Members of the outdoor industry and environmental groups presented strategies for political campaigns in the 2018 mid-term elections at an industry lunch in Denver on Thursday hosted by the Outdoor Industry Association and featuring representatives from activist groups like Center For Western Priorities (CWP) and the Hispanic Access Foundation (HAF).

Two of the nation’s leading pollsters released polling results with strategies to elevate conservation issues in the 2018 midterms while conceding policies like climate change and public lands were low priorities for voters in the 2016 presidential election.

Lori Weigel, a Republican pollster from Public Opinion Strategies, and Dave Metz of Fairbank, Maslin, Maullin, Metz & Associates, a Democratic pollster, offered analysis on polling they conducted on behalf of the Colorado College State of the Rockies Project.

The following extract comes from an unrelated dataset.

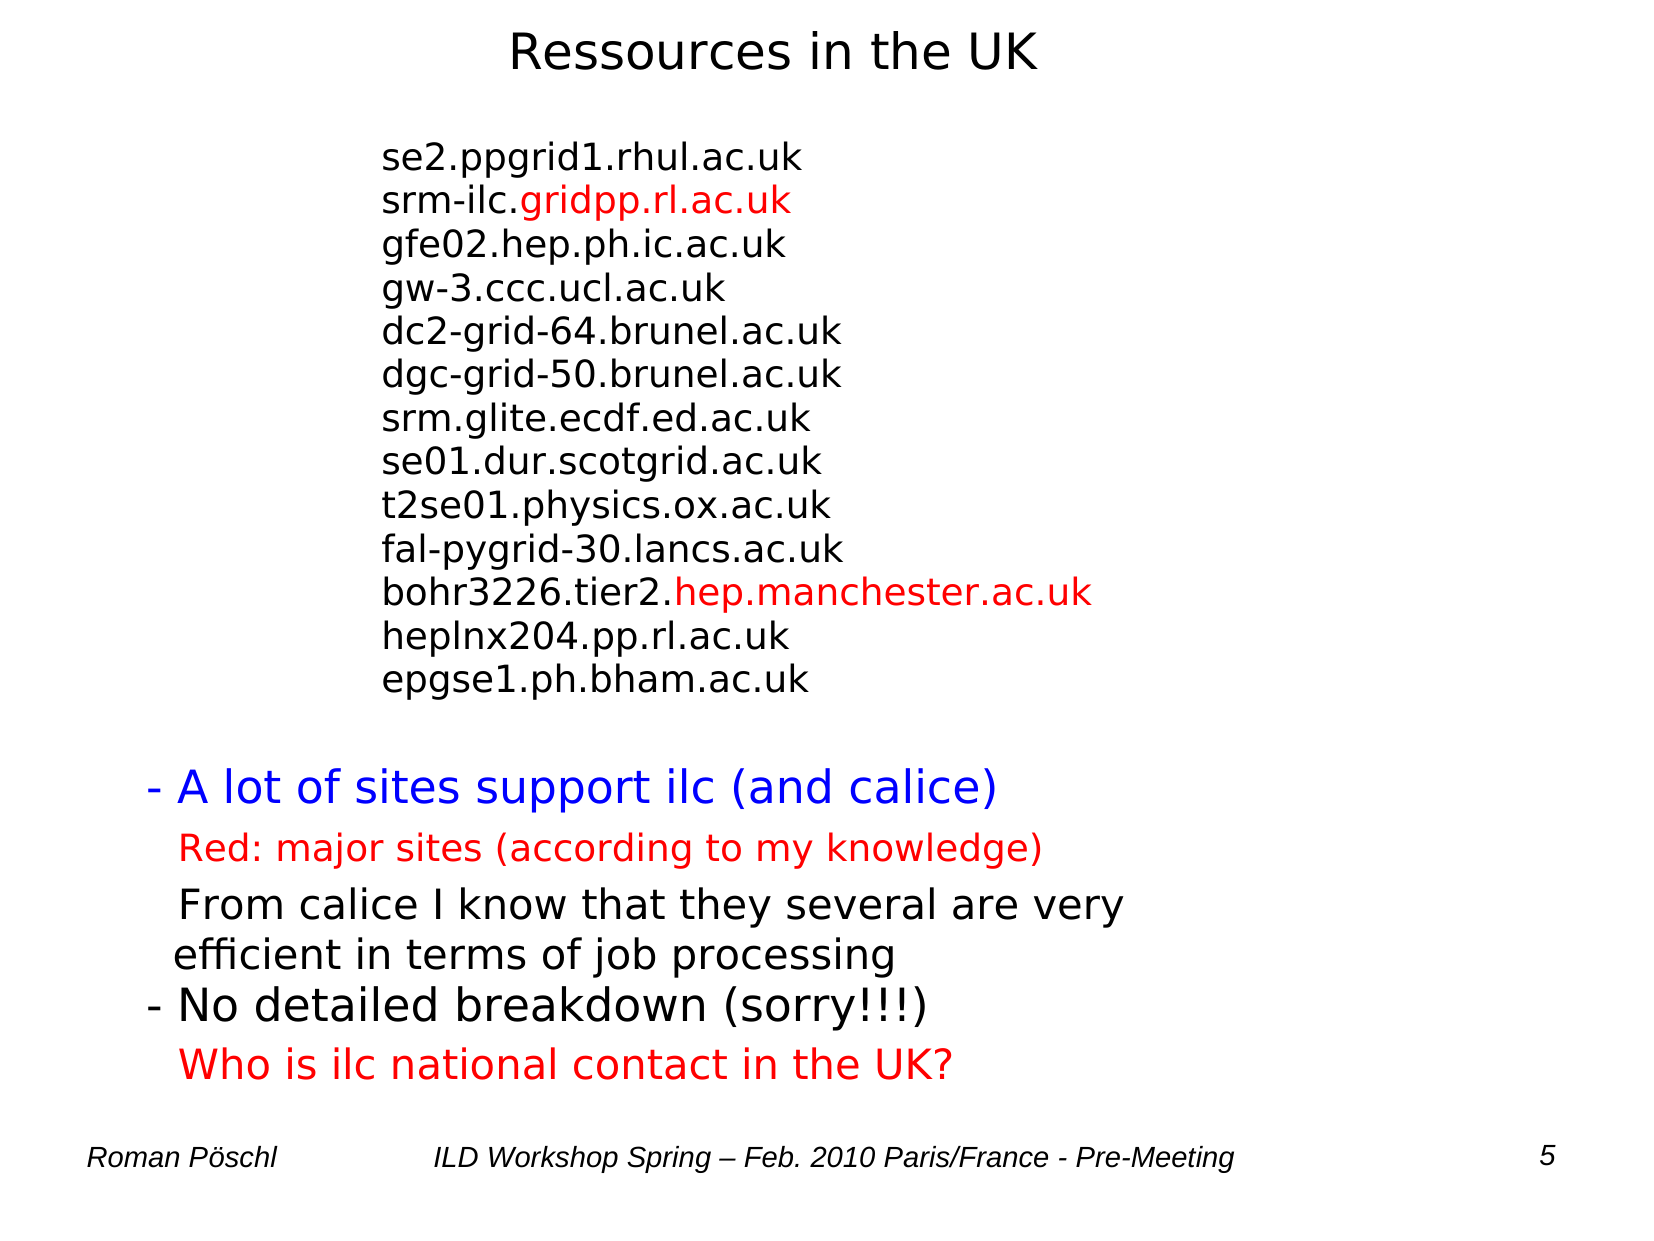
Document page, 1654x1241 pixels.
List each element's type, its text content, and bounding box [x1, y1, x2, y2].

text_box - A lot of sites support ilc (and calice) Red: major sites (according to my knowledge) From calice I know that they several are very efficient in terms of job processing - No detailed breakdown (sorry!!!) Who is ilc national contact in the UK? [145, 761, 1429, 1091]
text_box se2.ppgrid1.rhul.ac.uk srm-ilc.gridpp.rl.ac.uk gfe02.hep.ph.ic.ac.uk gw-3.ccc.ucl.ac.uk dc2-grid-64.brunel.ac.uk dgc-grid-50.brunel.ac.uk srm.glite.ecdf.ed.ac.uk se01.dur.scotgrid.ac.uk t2se01.physics.ox.ac.uk fal-pygrid-30.lancs.ac.uk bohr3226.tier2.hep.manchester.ac.uk heplnx204.pp.rl.ac.uk epgse1.ph.bham.ac.uk [381, 135, 1178, 730]
text_box Ressources in the UK [508, 23, 1027, 82]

The poll’s results appeared to show a strong voter preference against actions and policies undertaken by the Trump administration since early 2017.

Both pollsters admitted that issues broadly defined within the conservation sphere—including climate change or public lands policies—did not resonate with the vast majority of voters polled, with just 2 percent naming environmental concerns as having an effect on their 2016 vote.

When the pollsters asked people to rank the issues that are most important to their votes, Metz said, “conservation issues, even though we ask them they say, ‘yeah that matters to me,’ they’re not top of mind. It’s not the first thing they think of.”

The poll surveyed 400 registered voters in eight states: Arizona, Colorado, Idaho, Montana, New Mexico, Nevada, Utah, and Wyoming.

“In the last presidential election on election night we interviewed over 2,000 voters and asked them, ‘Other than personal characteristics, what were the issues?’ And they could say, literally, any issue. We recorded that and collapsed them into categories. And they could name more than one issue as well, which is sometimes where conservation gets shoved to the side,” Weigel said.